# Platy Bully



## Homer (Sep 6, 2010)

I have a male platy that i want to breed, but the problem is i have him and 2 other males and 3 females. he is a gold wag platy and al the others are either red wag sunset or mickey mouse. I just bought 3 female swordtails today to help the male to female ration but he continues to attack them too. The problem is i want to breed him. Id be happy if an female became pregnant with any male but he is then one i want. The problem is he nips every platy regardless of male of female. I have a 10 gallon that i just set up i think im going to take like 5 gallons from my 38 gallon to make the 10 gallon cycled. What do i do. I have had those platys for 5-6 months and not a single pregnant female. I have had platys before that bred in the community tank but that was about 8 years ago and this tank is about 7 months old. anyway what can i do to breed him?


----------



## TheOldSalt (Jan 28, 2005)

1-- water from your 38 will not cycle the 10. Squeeze the filter material from the 38 over the turned-off-at-the-time filter of the 10, and let the 10's filter sit for a half hour before restarting. That won't cycle it either, but it will speed things up considerably.

_ _ _ _ _

* **Task instructions**:
A – List every platy color variety named in the platy forum thread.
B – Return the passage of the platy forum thread starting at "1-- water from" and ending at "things up considerably.", copied word for word.
C – Resume the platy forum thread after its final sentence.

_ _ _ _ _

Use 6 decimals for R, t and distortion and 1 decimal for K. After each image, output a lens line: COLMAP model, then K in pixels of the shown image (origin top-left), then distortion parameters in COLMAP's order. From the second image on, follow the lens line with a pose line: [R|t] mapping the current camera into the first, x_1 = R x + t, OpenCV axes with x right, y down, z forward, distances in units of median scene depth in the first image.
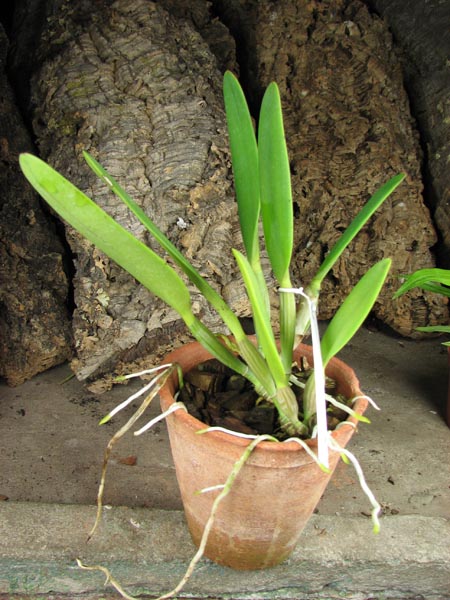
lens RADIAL K [[637.0, 0, 201.5], [0, 637.0, 291.7], [0, 0, 1]] dist [-0.131017, 0.000000]
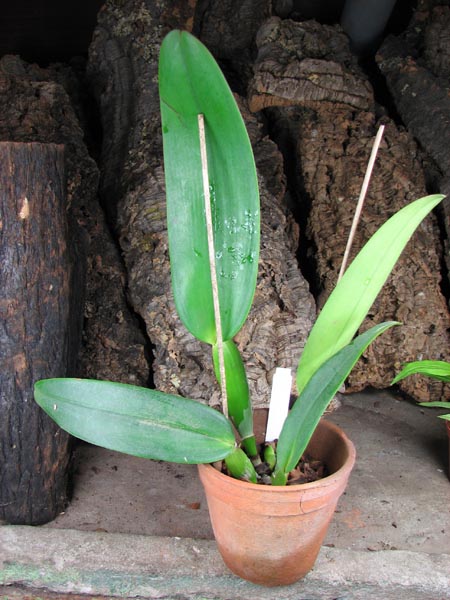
lens RADIAL K [[637.0, 0, 202.6], [0, 637.0, 294.0], [0, 0, 1]] dist [-0.131017, 0.000000]
pose [[0.992930, -0.017192, -0.117453, 0.051629], [0.008967, 0.997493, -0.070199, -0.067921], [0.118365, 0.068649, 0.990594, -0.272504]]
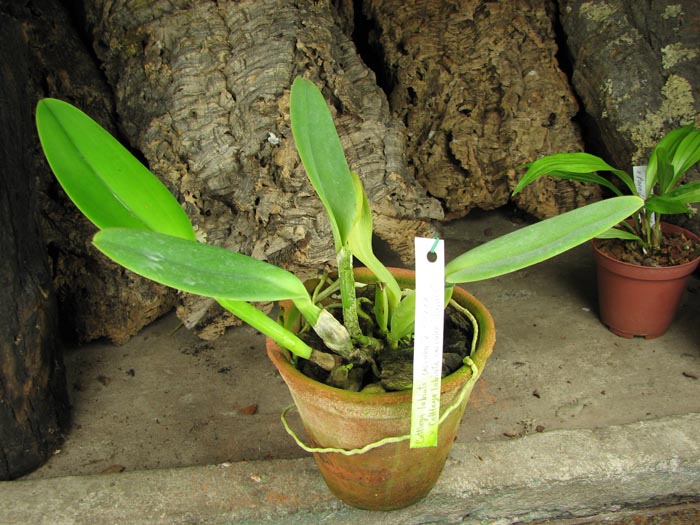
lens RADIAL K [[743.1, 0, 336.6], [0, 743.1, 281.6], [0, 0, 1]] dist [-0.131017, 0.000000]
pose [[0.989378, -0.139234, -0.041780, 0.063568], [0.143514, 0.981298, 0.128290, -0.028696], [0.023136, -0.132923, 0.990856, -0.038055]]
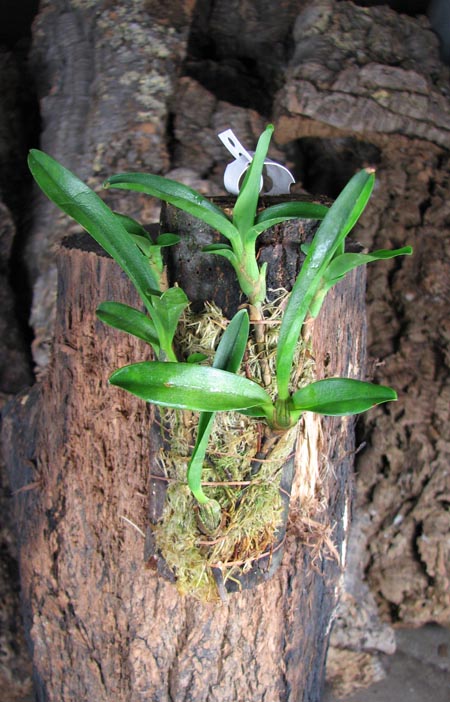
lens RADIAL K [[784.2, 0, 208.2], [0, 784.2, 357.5], [0, 0, 1]] dist [-0.129540, 0.000000]
pose [[0.990345, 0.060568, -0.124693, 0.060916], [-0.069028, 0.995515, -0.064686, -0.215649], [0.120216, 0.072669, 0.990084, 0.091959]]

_ _ _ _ _

* **Response list**:
A – gold wag, red wag sunset, mickey mouse

B –
1-- water from your 38 will not cycle the 10. Squeeze the filter material from the 38 over the turned-off-at-the-time filter of the 10, and let the 10's filter sit for a half hour before restarting. That won't cycle it either, but it will speed things up considerably.

C –
2-- why the swordtails? They're not helping. You should have gotten more female platies.

3-- get rid of all the other male platies and just leave the one desired male in with six females. Put lots of plants in the tank to give the females somewhere to hide.


----------



## Homer (Sep 6, 2010)

well there are only 2 fish stores and every tank at petco is literally infested with ick and has been infested for a month so im not getting any platys there and the other pet store only had swordtails and i have bred the 2 before so thats why i got 3 females. they are a cross breed already. Im very impatient and i just want one fricken fish to get pregnant and ill be happy. I dont even care if it has a single baby i just want one to to actually have a gravid spot cause its frustrating. the nicest looking male is evil he has nipped many fins on the platys and today i separated him.
should i put all 3 female platys and all 3 female swordtails in the ten gallon or just the platys. I kinda want him to breed with the swordtails.


----------



## TheOldSalt (Jan 28, 2005)

Well, then, put him in with all six. He probably won't mate with the swords if platies are available, but he might.


----------



## Homer (Sep 6, 2010)

if i use water from my 38 and use a filter cartridge( cause they use the same size filter cartridge the only difference is the 38 uses 4 and the 10 uses ) why wouldnt it be cycled? i dont see why it wouldnt be.


----------



## Homer (Sep 6, 2010)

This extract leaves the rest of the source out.